Con las grandes transformaciones y convulsiones sociales y políticas de las siguientes décadas, los contenidos culturales fundacionales de Alianza como el equipo del pueblo, se han modificado o reinventado de acuerdo a los nuevos contextos históricos pero sin perder su carácter popular. Hoy en día el Club convoca la adhesión no sólo de los pobres de La Victoria o de los barrios populares del centro histórico de Lima sino a individuos de otros barrios, clases y grupos sociales, no solo de Lima sino de todas las regiones del país. Por ello la devoción popular por Alianza ha dejado de ser limeña, observándose multitudinarios banderazos de bienvenida cuando el equipo visita ciudades en costa, sierra y selva. Todo lo cual nos lleva a los aliancistas a decir que en todo lugar el equipo nunca jugará en silencio sino que siempre seremos locales.

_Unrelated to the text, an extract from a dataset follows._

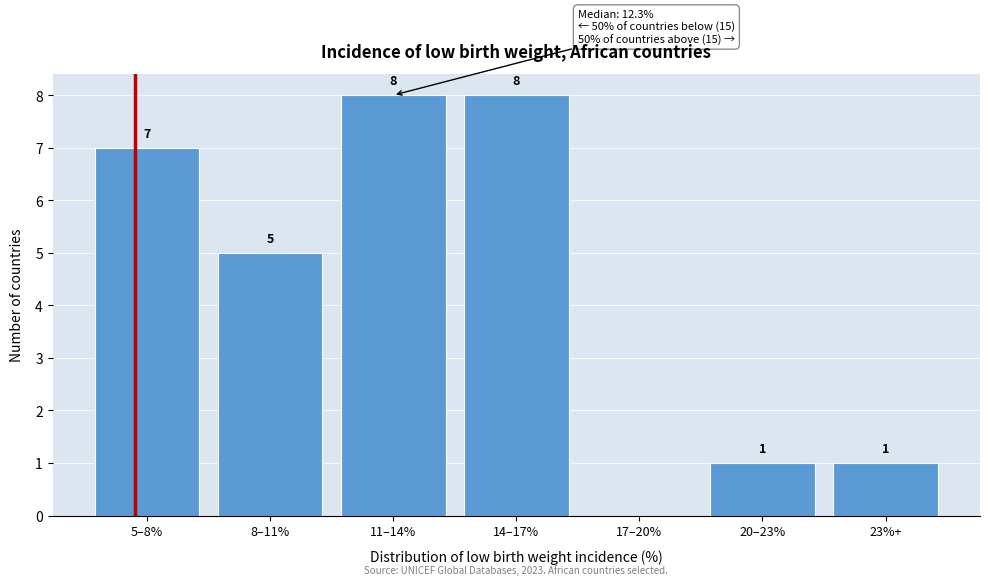

Reading right to left, what are all the values shown in this chart?

23%+=1	20–23%=1	17–20%=0	14–17%=8	11–14%=8	8–11%=5	5–8%=7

El mandato clasista fundacional de ser >>el equipo del pueblo>> se mantiene y renueva como <<la hinchada de todas las sangres>>, como proclaman las banderolas de los hinchas organizados. De esta manera se desbordan las fronteras iniciales de clase y raza incorporándose la diversidad de los sujetos populares y de sectores medios, atraídos por los significados culturales del aliancismo. Para ello surge la idea de Alianza Corazón, un sentimiento de todos sin exclusión y que va más allá de triunfos y derrotas.

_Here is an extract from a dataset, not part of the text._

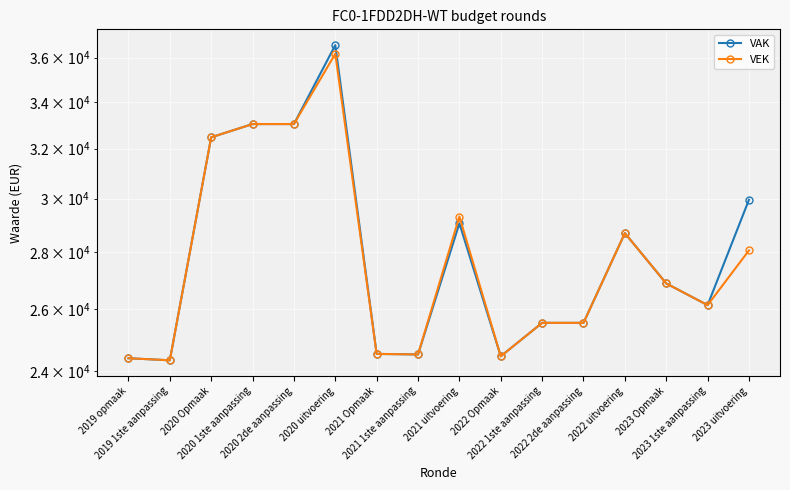

Where is the first local maximum for VAK?

2020 uitvoering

Los cambios, también, se observan con nuevas canciones de aliento que bajan desde las tribunas populares. El tradicional bombo afroperuano se mantiene como el corazón de la barra, pero ahora se agregan instrumentos de viento como trompetas, cornetas, tarolas, y napoleones. Jóvenes músicos provenientes de los conos y de barrios populares de las periferias, adaptan las nuevas canciones al ritmo de cumbia, rock, o con tonadas propias de las bandas patronales. No es casual, entonces, que un icono de la cultura popular andina, en especial de la música chicha, que expresa el sentir de los migrantes pobres de nuestra serranía, Lorenzo Palacios, Chacalón, haya pedido a su familia ser enterrado a su muerte con la camiseta del club de sus amores: Alianza Lima. En suma, ciento veinticinco años después Alianza sigue siendo el equipo del Pueblo.